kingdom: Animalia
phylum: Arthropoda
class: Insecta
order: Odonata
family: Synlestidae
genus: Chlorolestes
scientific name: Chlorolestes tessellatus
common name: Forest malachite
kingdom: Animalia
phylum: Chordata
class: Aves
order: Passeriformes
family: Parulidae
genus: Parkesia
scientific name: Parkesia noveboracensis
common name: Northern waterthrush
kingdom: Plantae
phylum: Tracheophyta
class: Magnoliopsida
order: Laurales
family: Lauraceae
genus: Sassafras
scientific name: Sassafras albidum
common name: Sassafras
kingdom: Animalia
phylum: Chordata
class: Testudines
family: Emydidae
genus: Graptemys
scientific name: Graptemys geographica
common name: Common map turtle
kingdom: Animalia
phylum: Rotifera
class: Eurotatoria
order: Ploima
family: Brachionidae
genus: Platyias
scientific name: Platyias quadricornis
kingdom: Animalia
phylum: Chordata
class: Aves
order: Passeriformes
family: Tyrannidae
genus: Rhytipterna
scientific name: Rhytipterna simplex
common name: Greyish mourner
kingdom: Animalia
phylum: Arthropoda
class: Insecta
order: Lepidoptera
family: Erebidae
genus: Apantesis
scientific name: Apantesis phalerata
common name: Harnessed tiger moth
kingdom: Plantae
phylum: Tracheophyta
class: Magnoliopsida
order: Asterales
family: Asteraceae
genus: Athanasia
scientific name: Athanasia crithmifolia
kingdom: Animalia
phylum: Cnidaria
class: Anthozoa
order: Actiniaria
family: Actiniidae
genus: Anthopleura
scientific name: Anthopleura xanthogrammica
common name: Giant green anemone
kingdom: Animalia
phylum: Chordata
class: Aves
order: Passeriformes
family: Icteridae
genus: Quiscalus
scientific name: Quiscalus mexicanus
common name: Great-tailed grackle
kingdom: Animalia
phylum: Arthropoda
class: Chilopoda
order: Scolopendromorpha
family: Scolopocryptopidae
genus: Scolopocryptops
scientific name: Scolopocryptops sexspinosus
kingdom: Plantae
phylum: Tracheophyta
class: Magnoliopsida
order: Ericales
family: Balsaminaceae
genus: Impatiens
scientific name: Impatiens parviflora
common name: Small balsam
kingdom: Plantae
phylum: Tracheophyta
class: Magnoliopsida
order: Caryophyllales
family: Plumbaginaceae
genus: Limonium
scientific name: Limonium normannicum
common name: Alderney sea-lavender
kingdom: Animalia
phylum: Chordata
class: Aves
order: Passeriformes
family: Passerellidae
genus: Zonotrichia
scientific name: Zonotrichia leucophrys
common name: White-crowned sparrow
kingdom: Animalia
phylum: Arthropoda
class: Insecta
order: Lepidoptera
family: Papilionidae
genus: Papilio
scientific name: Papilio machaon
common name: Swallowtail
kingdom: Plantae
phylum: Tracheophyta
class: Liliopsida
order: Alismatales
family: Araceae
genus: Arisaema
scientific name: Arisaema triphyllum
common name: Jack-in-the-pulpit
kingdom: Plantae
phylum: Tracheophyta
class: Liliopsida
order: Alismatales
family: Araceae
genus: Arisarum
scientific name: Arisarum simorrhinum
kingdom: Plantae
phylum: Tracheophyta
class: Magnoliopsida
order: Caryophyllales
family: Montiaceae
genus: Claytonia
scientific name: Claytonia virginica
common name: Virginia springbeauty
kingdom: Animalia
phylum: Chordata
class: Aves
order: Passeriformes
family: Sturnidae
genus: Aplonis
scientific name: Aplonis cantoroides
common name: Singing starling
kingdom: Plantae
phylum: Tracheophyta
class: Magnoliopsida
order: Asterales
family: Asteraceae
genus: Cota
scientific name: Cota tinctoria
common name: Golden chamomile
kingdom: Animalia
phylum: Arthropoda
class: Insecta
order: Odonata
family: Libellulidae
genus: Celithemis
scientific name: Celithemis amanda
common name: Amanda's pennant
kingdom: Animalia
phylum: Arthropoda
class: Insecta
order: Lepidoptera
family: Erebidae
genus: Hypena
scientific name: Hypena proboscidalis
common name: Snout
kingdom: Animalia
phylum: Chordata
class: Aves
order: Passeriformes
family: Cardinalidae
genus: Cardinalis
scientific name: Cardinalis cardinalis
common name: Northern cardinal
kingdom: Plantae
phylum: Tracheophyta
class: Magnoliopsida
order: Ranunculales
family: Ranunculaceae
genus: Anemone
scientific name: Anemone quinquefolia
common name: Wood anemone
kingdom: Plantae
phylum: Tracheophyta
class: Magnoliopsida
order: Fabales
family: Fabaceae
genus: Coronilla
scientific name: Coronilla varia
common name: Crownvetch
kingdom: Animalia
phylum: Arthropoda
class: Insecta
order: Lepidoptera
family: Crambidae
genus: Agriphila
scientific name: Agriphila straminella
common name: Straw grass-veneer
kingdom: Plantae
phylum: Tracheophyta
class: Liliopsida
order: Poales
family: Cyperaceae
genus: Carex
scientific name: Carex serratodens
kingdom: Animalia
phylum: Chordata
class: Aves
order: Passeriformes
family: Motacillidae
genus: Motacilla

▶ **To be done**
Swap every "scientific name" in the listing for "binomial name" and give all its lines again, leaving everything else untouched.

▶ **Result of this task**
kingdom: Animalia
phylum: Arthropoda
class: Insecta
order: Odonata
family: Synlestidae
genus: Chlorolestes
binomial name: Chlorolestes tessellatus
common name: Forest malachite
kingdom: Animalia
phylum: Chordata
class: Aves
order: Passeriformes
family: Parulidae
genus: Parkesia
binomial name: Parkesia noveboracensis
common name: Northern waterthrush
kingdom: Plantae
phylum: Tracheophyta
class: Magnoliopsida
order: Laurales
family: Lauraceae
genus: Sassafras
binomial name: Sassafras albidum
common name: Sassafras
kingdom: Animalia
phylum: Chordata
class: Testudines
family: Emydidae
genus: Graptemys
binomial name: Graptemys geographica
common name: Common map turtle
kingdom: Animalia
phylum: Rotifera
class: Eurotatoria
order: Ploima
family: Brachionidae
genus: Platyias
binomial name: Platyias quadricornis
kingdom: Animalia
phylum: Chordata
class: Aves
order: Passeriformes
family: Tyrannidae
genus: Rhytipterna
binomial name: Rhytipterna simplex
common name: Greyish mourner
kingdom: Animalia
phylum: Arthropoda
class: Insecta
order: Lepidoptera
family: Erebidae
genus: Apantesis
binomial name: Apantesis phalerata
common name: Harnessed tiger moth
kingdom: Plantae
phylum: Tracheophyta
class: Magnoliopsida
order: Asterales
family: Asteraceae
genus: Athanasia
binomial name: Athanasia crithmifolia
kingdom: Animalia
phylum: Cnidaria
class: Anthozoa
order: Actiniaria
family: Actiniidae
genus: Anthopleura
binomial name: Anthopleura xanthogrammica
common name: Giant green anemone
kingdom: Animalia
phylum: Chordata
class: Aves
order: Passeriformes
family: Icteridae
genus: Quiscalus
binomial name: Quiscalus mexicanus
common name: Great-tailed grackle
kingdom: Animalia
phylum: Arthropoda
class: Chilopoda
order: Scolopendromorpha
family: Scolopocryptopidae
genus: Scolopocryptops
binomial name: Scolopocryptops sexspinosus
kingdom: Plantae
phylum: Tracheophyta
class: Magnoliopsida
order: Ericales
family: Balsaminaceae
genus: Impatiens
binomial name: Impatiens parviflora
common name: Small balsam
kingdom: Plantae
phylum: Tracheophyta
class: Magnoliopsida
order: Caryophyllales
family: Plumbaginaceae
genus: Limonium
binomial name: Limonium normannicum
common name: Alderney sea-lavender
kingdom: Animalia
phylum: Chordata
class: Aves
order: Passeriformes
family: Passerellidae
genus: Zonotrichia
binomial name: Zonotrichia leucophrys
common name: White-crowned sparrow
kingdom: Animalia
phylum: Arthropoda
class: Insecta
order: Lepidoptera
family: Papilionidae
genus: Papilio
binomial name: Papilio machaon
common name: Swallowtail
kingdom: Plantae
phylum: Tracheophyta
class: Liliopsida
order: Alismatales
family: Araceae
genus: Arisaema
binomial name: Arisaema triphyllum
common name: Jack-in-the-pulpit
kingdom: Plantae
phylum: Tracheophyta
class: Liliopsida
order: Alismatales
family: Araceae
genus: Arisarum
binomial name: Arisarum simorrhinum
kingdom: Plantae
phylum: Tracheophyta
class: Magnoliopsida
order: Caryophyllales
family: Montiaceae
genus: Claytonia
binomial name: Claytonia virginica
common name: Virginia springbeauty
kingdom: Animalia
phylum: Chordata
class: Aves
order: Passeriformes
family: Sturnidae
genus: Aplonis
binomial name: Aplonis cantoroides
common name: Singing starling
kingdom: Plantae
phylum: Tracheophyta
class: Magnoliopsida
order: Asterales
family: Asteraceae
genus: Cota
binomial name: Cota tinctoria
common name: Golden chamomile
kingdom: Animalia
phylum: Arthropoda
class: Insecta
order: Odonata
family: Libellulidae
genus: Celithemis
binomial name: Celithemis amanda
common name: Amanda's pennant
kingdom: Animalia
phylum: Arthropoda
class: Insecta
order: Lepidoptera
family: Erebidae
genus: Hypena
binomial name: Hypena proboscidalis
common name: Snout
kingdom: Animalia
phylum: Chordata
class: Aves
order: Passeriformes
family: Cardinalidae
genus: Cardinalis
binomial name: Cardinalis cardinalis
common name: Northern cardinal
kingdom: Plantae
phylum: Tracheophyta
class: Magnoliopsida
order: Ranunculales
family: Ranunculaceae
genus: Anemone
binomial name: Anemone quinquefolia
common name: Wood anemone
kingdom: Plantae
phylum: Tracheophyta
class: Magnoliopsida
order: Fabales
family: Fabaceae
genus: Coronilla
binomial name: Coronilla varia
common name: Crownvetch
kingdom: Animalia
phylum: Arthropoda
class: Insecta
order: Lepidoptera
family: Crambidae
genus: Agriphila
binomial name: Agriphila straminella
common name: Straw grass-veneer
kingdom: Plantae
phylum: Tracheophyta
class: Liliopsida
order: Poales
family: Cyperaceae
genus: Carex
binomial name: Carex serratodens
kingdom: Animalia
phylum: Chordata
class: Aves
order: Passeriformes
family: Motacillidae
genus: Motacilla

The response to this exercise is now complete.